Reproduced. Not the correct way of using the command (format long, e on different lines), didn't happen with gcc 2.96RH.
"format long" or "format short" also crash octave.
This was a bug in libstdc++ - libstdc++-3.2-0.1.1 and octave-2.1.36-7 work well together without this problem.
"format long" and "format short" don't cause sefault anymore but now I have the following problem: I start octave and just after I start it I give it the "exit" command. It segfaults: $ octave GNU Octave, version 2.1.36 (i686-pc-linux-gnu). Copyright (C) 1996, 1997, 1998, 1999, 2000, 2001, 2002 John W. Eaton. This is free software; see the source code for copying conditions.
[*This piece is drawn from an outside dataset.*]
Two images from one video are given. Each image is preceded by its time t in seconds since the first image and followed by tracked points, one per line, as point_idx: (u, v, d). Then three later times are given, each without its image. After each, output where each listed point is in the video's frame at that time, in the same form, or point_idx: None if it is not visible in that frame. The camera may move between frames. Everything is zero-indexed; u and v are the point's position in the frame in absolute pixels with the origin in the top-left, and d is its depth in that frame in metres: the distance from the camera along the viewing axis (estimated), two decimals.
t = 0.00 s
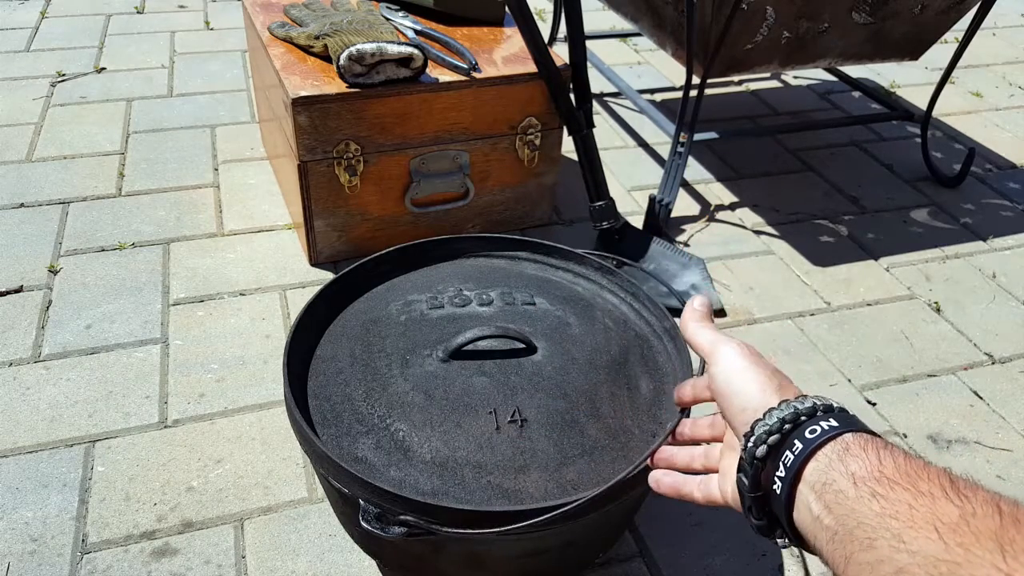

There is ABSOLUTELY NO WARRANTY; not even for MERCHANTIBILITY or FITNESS FOR A PARTICULAR PURPOSE. For details, type `warranty'. Report bugs to <bug-octave.wisc.edu>. octave:1> exit panic: Segmentation fault -- stopping myself... attempting to save variables to `octave-core'... I am using Limbo2 with libstdc++-3.2-0.1.1 and octave-2.1.36-7
I've looked at this a couple of times, and I can't really see why it happens - and it's not with older gcc. sigh.
This was a bug in gcc - fixed in gcc 3.2-7. Octave 2.1.36-9 has a workaround as well (compiler flags).